If you ask ChatGPT to explain the impact AI is having on the electric grid, it cheerfully (and without a hint of irony) explains all the ways AI consumes vast amounts of power. Training models? Yup, that takes a few electrons. Answering questions – such as how much electricity is used to answer a question? Add even more electrons to the tab.
It’s been well publicized that tech companies are investing huge sums of money in hardware to support their burgeoning AI efforts. They are buying every Graphics Processing Unit (GPU) they can get their hands on, as GPUs excel in the parallel computations necessary for modern AI. Those GPUs are housed in massive data centers, where they devour electriciy, generating endless heat in the process. Dealing with that heat requires robust air conditioning, which only increases the electricity bill further.
And, of course, the human engineers programming these system probably consume a lot of coffee to stay energized, and that takes some energy too.
In February, 2024, The Verge published a story pondering the electricity consumption needs of modern AI systems such as Large Language Models (LLMs). Although the closed nature of many AI systems makes it difficult to estimate their exact energy use (the companies that make them aren’t volunteering any numbers), author James Vincent tried to put forth some estimates on both the training and query-answering sides.
Training, in particular, is extremely energy intensive, consuming much more electricity than traditional data center activities. Training a large language model like GPT-3, for example, is estimated to use just under 1,300 megawatt hours (MWh) of electricity; about as much power as consumed annually by 130 US homes. To put that in context, streaming an hour of Netflix requires around 0.8 kWh (0.0008 MWh) of electricity. That means you’d have to watch 1,625,000 hours to consume the same amount of power it takes to train GPT-3.
Once a model has been trained, it takes much less power to run a query against it, although at scale, that quickly adds up.
Vincent references a study performed by researchers Alexandra Sasha Luccioni, Yacine Jernite, and Emma Strubell that examined the possible energy requirements of common AI tasks such as answering questions or generating images. Vincent writes:
Luccioni and her colleagues ran tests on 88 different models spanning a range of use cases, from answering questions to identifying objects and generating images. In each case, they ran the task 1,000 times and estimated the energy cost. Most tasks they tested use a small amount of energy, like 0.002 kWh to classify written samples and 0.047 kWh to generate text. If we use our hour of Netflix streaming as a comparison, these are equivalent to the energy consumed watching nine seconds or 3.5 minutes, respectively. (Remember: that’s the cost to perform each task 1,000 times.) The figures were notably larger for image-generation models, which used on average 2.907 kWh per 1,000 inferences. As the paper notes, the average smartphone uses 0.012 kWh to charge — so generating one image using AI can use almost as much energy as charging your smartphone.
Vincent cautions that there still can be significant variance in these estimates based on the actual implementation of AI systems.
But the trendlines are clear: the amount of electricity consumed by AI is going to grow significantly in the coming years. According to the Boston Consulting Group, which provides AI-related consulting services, AI data centers could consume up to 7.5% of the total electric output by 2030, tripling their energy usage from just a couple years ago.

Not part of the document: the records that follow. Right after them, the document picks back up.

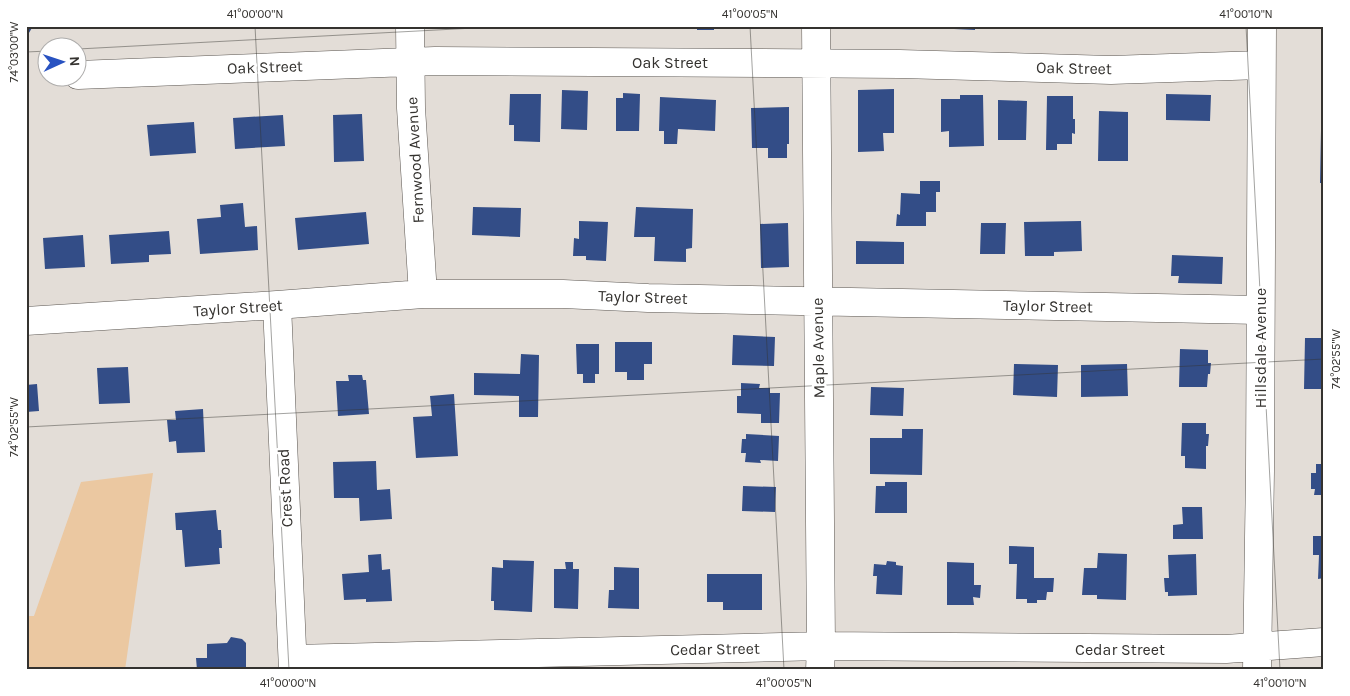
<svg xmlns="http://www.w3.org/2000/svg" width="1350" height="696" font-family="Karla,sans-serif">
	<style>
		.green { fill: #ebc8a1 }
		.building { fill: #334d87 }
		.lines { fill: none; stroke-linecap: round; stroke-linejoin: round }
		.minor-casing { stroke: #5c5752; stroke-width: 29 }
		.minor { stroke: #fff; stroke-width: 28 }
		.ticks { fill: none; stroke: #34322f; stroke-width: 1; stroke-opacity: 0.45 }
		.labels { text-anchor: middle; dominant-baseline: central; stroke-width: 5; stroke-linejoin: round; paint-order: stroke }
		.street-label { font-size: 16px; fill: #34322f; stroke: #fff }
		.neatline { fill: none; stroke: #34322f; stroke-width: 2 }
		.ticks-label { font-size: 12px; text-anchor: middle; fill: #34322f }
	</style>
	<rect width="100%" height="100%" fill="#e3ddd7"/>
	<!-- green -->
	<path class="green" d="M153,473L125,670H26V616H34L81,482Z"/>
	<!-- building -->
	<path class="building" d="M26,26H33L26,38Z
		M655,26H667V29H655Z
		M697,26H714V30H697Z
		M955,26H975V30L954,29Z
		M894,89V133H883L884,151L858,152V90Z
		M562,90L588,91L587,130L561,129Z
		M623,93L640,94L639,131H616V98H623Z
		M510,94H541L540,142L514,141V125H509Z
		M1166,94L1211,95L1210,121L1166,120Z
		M960,95H983L984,146L949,147V131L941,132V99H960Z
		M1047,96H1073V119H1075V134L1072,133V144H1057V150H1046Z
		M660,97L716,100L715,131L678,129L677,144H664V131H659Z
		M998,100L1027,101L1026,140H998Z
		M789,107V144H787V158H768V148H752L751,108Z
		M1099,111L1128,112V161H1098Z
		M362,114L364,161L334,162L333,115Z
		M283,115L285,146L235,149L233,118Z
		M194,122L196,153L150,156L147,125Z
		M1321,131H1324V183H1320Z
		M920,181H940V192H936V212H926V226H896L897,214L900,215L901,193L920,194Z
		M243,203L245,227L257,226L258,250L200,254L197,219L221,217L220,205Z
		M473,207L521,208L520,237L472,235Z
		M636,207L693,209L692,248L686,249V262L654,261L655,237H634Z
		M366,212L369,244L298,250L295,218Z
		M579,221L608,222L606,261L586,260V256H573L574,238L579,239Z
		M1081,221L1082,251L1054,252V256H1025L1024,222Z
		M788,223L789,267L761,268L760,224Z
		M981,223H1006L1005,254H980Z
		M169,231L171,254L149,255V262L111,264L109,235Z
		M83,235L85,267L45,269L43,238Z
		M856,241L904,242V264H856Z
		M1322,253H1324V292H1321Z
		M1172,255L1223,257L1222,284L1178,283L1179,276H1171Z
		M733,335L775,337L774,366L732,365Z
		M1305,338H1324V389H1304Z
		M615,342H652V364H644V380H627V372H615Z
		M576,344H599V374H595V383H583V374H577Z
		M1180,349L1208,350V363H1211L1210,374H1208L1207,387H1179Z
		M521,354L539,355L538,417H519V396L474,395V373L520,374Z
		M1014,364L1058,365L1057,397L1013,395Z
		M1127,364L1128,396L1081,397V365Z
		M128,367L130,403L99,404L97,368Z
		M348,375H362L363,380H366L369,414L338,416L336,381H349Z
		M741,383L760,384L759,388H770V393H780L779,423H761V414L737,413V396H741Z
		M37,384L39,411L26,412V385Z
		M871,387L904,388L903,416L870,415Z
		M454,394L458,456L416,458L413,417L432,416L430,396Z
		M203,409L205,452L177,453L176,441L169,442L167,420H176L175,411Z
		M1182,423H1206V434H1209L1208,446H1206V469L1185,468V456H1181Z
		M902,429H923L922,475L870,474V438H902Z
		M746,434L779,436L778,461L760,460L761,463L745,462L746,453H741L742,439H746Z
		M1321,453H1324V495H1314L1315,489H1311V473H1316V464H1321Z
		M376,461L377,490L390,489L392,519L360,521L359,498H334L333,462Z
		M885,482H907V513H875L876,486H885Z
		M743,486L776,487L775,512L742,511Z
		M1182,507H1202L1203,539H1173V525L1183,524Z
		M216,510L218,530H221L222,548H219L220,564L185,567L182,530H176L175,513Z
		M1313,536H1324V578L1318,579L1319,555H1313Z
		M1009,546L1034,547V578H1054L1053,592H1047L1046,600H1037V603H1027V599H1016L1017,564H1009Z
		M1098,553L1127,554L1126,600L1097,599V595H1082L1084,568H1097Z
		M381,554L382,570L390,569L392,601L366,602V599L344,600L342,574L369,572L368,555Z
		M1196,554L1197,595L1168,596V592H1165L1164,578H1169L1168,555Z
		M503,560L534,561L532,612L494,610V601H491L492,567L503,568Z
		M887,561L896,562V565L903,566L902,595L876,594L877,576H873L874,564L886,565Z
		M565,562H573V569H579L578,609L554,608V569H566Z
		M947,562L974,563V585H981L980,598L973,597L974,605H947Z
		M614,567L639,568V609L608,608L609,590H614Z
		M707,574H762V610H723V602H707Z
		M231,637L242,639L246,643V670H197L196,658H207V644L227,643Z"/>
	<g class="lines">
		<defs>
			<path id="minor" d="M410,26L411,108L423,294
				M816,26L821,646L820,670
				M78,75L435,61L900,64L1111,70L1261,65
				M277,305L293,670
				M26,321L277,305L423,294H563L648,298L1260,310
				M293,659L821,646L1226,649L1324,642
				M1257,670L1260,471L1262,26"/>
		</defs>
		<!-- minor casing -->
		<use href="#minor" class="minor-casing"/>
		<!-- minor -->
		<use href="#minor" class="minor"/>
	</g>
	<!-- ticks -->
	<path class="ticks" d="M255,26L289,670M750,26L784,670M1246,26L1280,670M78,49L512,26M26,52L48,51M26,427L1324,359"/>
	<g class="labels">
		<!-- street labels -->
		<g class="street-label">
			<text x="670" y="62">Oak Street</text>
			<text transform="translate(265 67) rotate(-2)">Oak Street</text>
			<text transform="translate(1074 68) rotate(1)">Oak Street</text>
			<text transform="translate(415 160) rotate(-93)">Fernwood Avenue</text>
			<text transform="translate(643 297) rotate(2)">Taylor Street</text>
			<text transform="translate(1048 306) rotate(1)">Taylor Street</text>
			<text transform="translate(238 308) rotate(-4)">Taylor Street</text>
			<text transform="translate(818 348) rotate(-91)">Maple Avenue</text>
			<text transform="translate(1260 348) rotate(-90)">Hillsdale Avenue</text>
			<text transform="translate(285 488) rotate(-93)">Crest Road</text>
			<text transform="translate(715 649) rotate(-1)">Cedar Street</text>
			<text x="1120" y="649">Cedar Street</text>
		</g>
	</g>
	<!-- border -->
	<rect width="1350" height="696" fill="none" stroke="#ffffff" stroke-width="55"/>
	<!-- north arrow -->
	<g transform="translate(62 62) rotate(87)"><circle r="24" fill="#ffffff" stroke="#aeadac"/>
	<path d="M0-4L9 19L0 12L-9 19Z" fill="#2852c1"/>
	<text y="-8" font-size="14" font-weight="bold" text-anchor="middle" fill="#34322f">N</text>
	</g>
	<rect x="28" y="28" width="1294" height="640" class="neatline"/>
	<g class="ticks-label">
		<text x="255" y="18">41°00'00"N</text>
		<text x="750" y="18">41°00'05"N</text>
		<text x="1246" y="18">41°00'10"N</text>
		<text transform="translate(14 52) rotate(-90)" y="4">74°03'00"W</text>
		<text transform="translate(1336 359) rotate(-90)" y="4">74°02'55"W</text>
		<text transform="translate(14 427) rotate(-90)" y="4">74°02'55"W</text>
		<text x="288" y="687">41°00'00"N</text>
		<text x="784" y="687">41°00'05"N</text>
		<text x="1280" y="687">41°00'10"N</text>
	</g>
</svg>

That’s going to put a great deal of stress on electric generation, the electric grid, and the environment. The Editors of Bloomberg Businessweek recently acknowledged the problem in an opinion piece:
It’s easy to envision how things could go wrong. In the US, power-hungry AI applications are already adding to strains on electricity grids and pushing utilities to burn more fossil fuels. In Ireland, a global computing hub, data centers are expected to consume nearly a third of all electricity by 2032. Cue a vignette of people unwittingly boiling the oceans in pursuit of the perfect dog portrait.
But their prognosis isn’t all doom and gloom; they see tech companies as possibly being in the best position to address the problem:
There’s also a more positive scenario. The users and owners of these data centers — including Alphabet Inc., Amazon.com Inc., Meta Platforms Inc. and Microsoft Corp. — are among the world’s largest companies, with ample cash, long strategic horizons and public commitments to the environment. Who better to drive some of the tens of trillions of dollars in investment required to build clean generation, enhance power grids and achieve net-zero carbon emissions?
There could also be breakthroughs in the amount of processing computers can perform per watt of power; indeed, there have been significant advancements in the energy efficiency of modern microprocessors. And more efficient algorithms could yield the same results with decreased power demands.
But at least in the near term, it looks likely that AI-related processing is going to be placing increasing amounts of stress on the electric grid.